This project is a cooperation between Fortum Distribution AB and The Royal Institute of Technology (KTH). When maintaining and operating a power distribution system, which is the task of Fortum Distribution AB, the aim is to always be able to deliver electric energy to the customers.
A 100% reliability is however not a realistic goal since too high reliability would cost too much. The net planners at Fortum have to choose the most cost effective investments. Due to the complexity of the power system, grid analyses are expensive and simplifications have to be made.
In this study it is examined if Fortum Distribution AB’s methods for prioritizing between different reliability investments for the rural power distribution system are detailed enough to give the same result as more complex methods.

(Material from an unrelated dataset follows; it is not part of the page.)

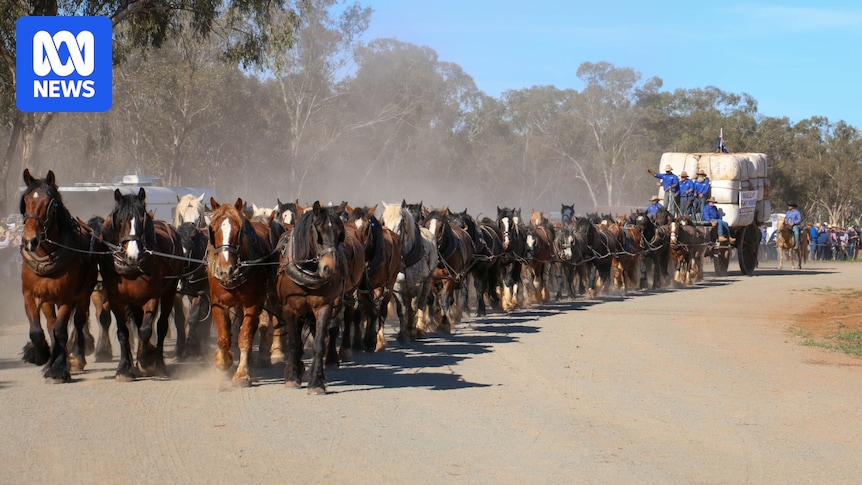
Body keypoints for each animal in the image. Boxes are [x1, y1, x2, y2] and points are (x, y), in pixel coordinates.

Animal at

This is done by creating theoretical models of two 11 kV lines out of two different substations in a rural part of Fortum’s grid.

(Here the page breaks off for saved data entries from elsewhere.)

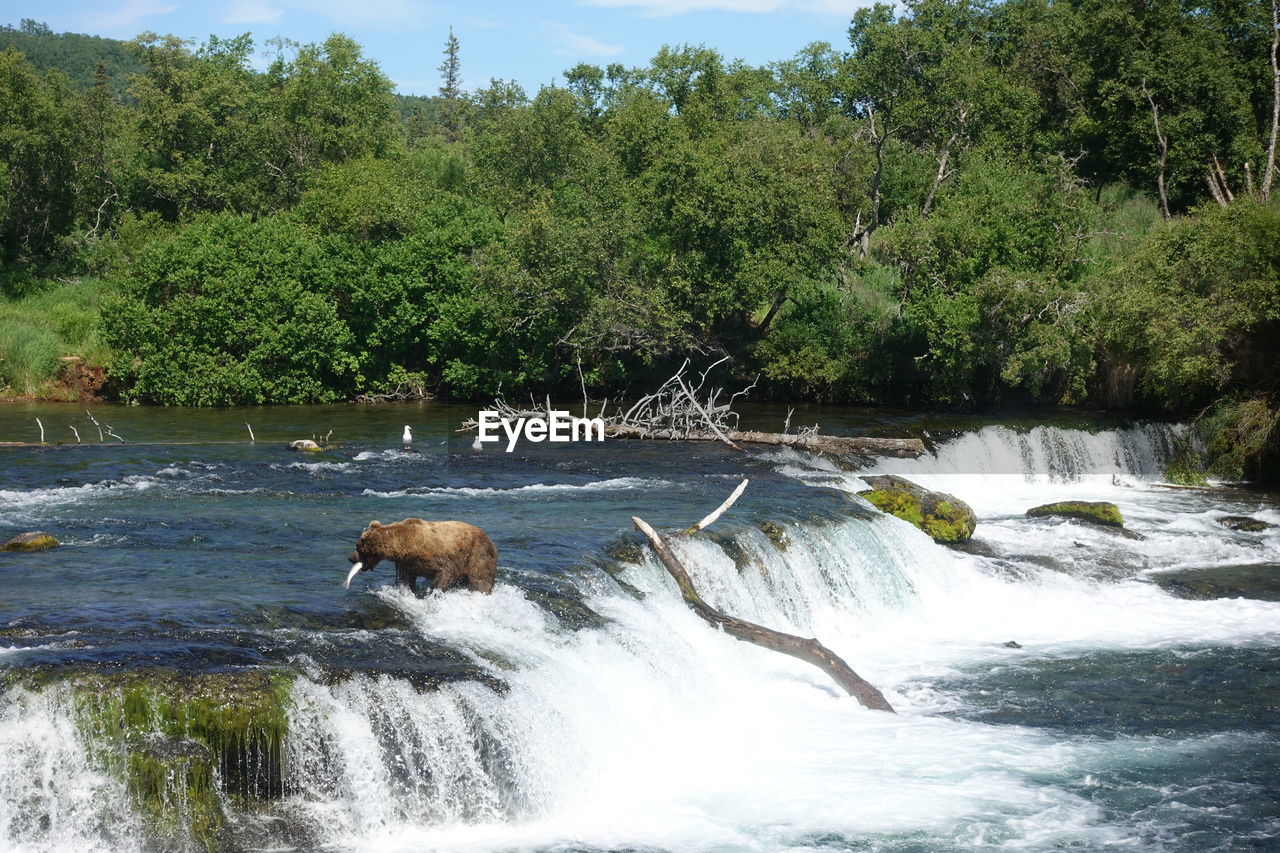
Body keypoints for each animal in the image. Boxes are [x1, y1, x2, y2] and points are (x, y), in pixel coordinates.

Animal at [343, 517, 496, 591]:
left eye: (358, 546)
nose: (350, 558)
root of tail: (490, 540)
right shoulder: (407, 563)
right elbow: (405, 579)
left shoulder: (442, 556)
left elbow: (447, 573)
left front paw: (434, 591)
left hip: (478, 556)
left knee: (480, 580)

The fault management process at Fortum Distribution AB is thoroughly described and implemented in the theoretical models of the two case lines. The time it takes to perform specific tasks in the fault management are listed for future reference.

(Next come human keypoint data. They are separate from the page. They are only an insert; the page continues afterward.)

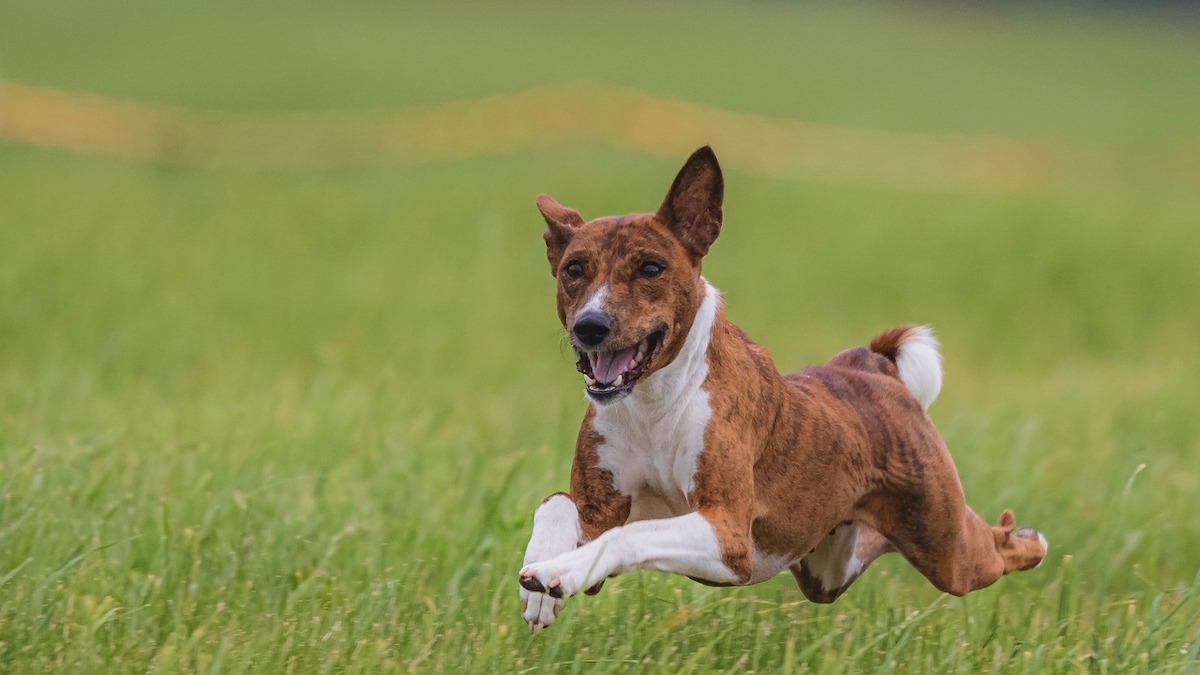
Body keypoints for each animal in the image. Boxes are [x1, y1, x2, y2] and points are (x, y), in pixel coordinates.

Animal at [520, 144, 1046, 629]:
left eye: (650, 268)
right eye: (574, 269)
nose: (590, 326)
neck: (654, 405)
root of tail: (872, 366)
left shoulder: (727, 533)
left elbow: (624, 536)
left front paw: (555, 573)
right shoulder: (603, 509)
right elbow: (556, 503)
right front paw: (543, 578)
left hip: (946, 549)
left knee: (993, 551)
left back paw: (1028, 539)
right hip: (827, 565)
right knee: (865, 545)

A couple of investments for better reliability are applied to the case lines. The effect on reliability and cost efficiency of different investments allow for the investments to be prioritized after which are better to implement.
One of the case lines is in an area where reliability investments have already been performed. This line is chosen because the results from the analysis then can be compared to the real investments. To test and apply the result the other case study is performed on an area that has not yet been renovated. For this case line cost-efficient investments are recommended.
The conclusion of the analyses is that the detail level of the analyses made by Fortum Distribution AB most likely are sufficient for today’s grid. However, because of the ongoing project to weather-secure the grid, changing overhead lines for underground cables is the number one priority.
The analysis in this study could have reflected the effect of extreme weather better, but even so, the result shows such a significantly lower cost-efficiency for investing in cables that it might be favorable for Fortum Distribution AB to review the benefits of changing overhead lines for underground cables. In some cases other investments might be more beneficial.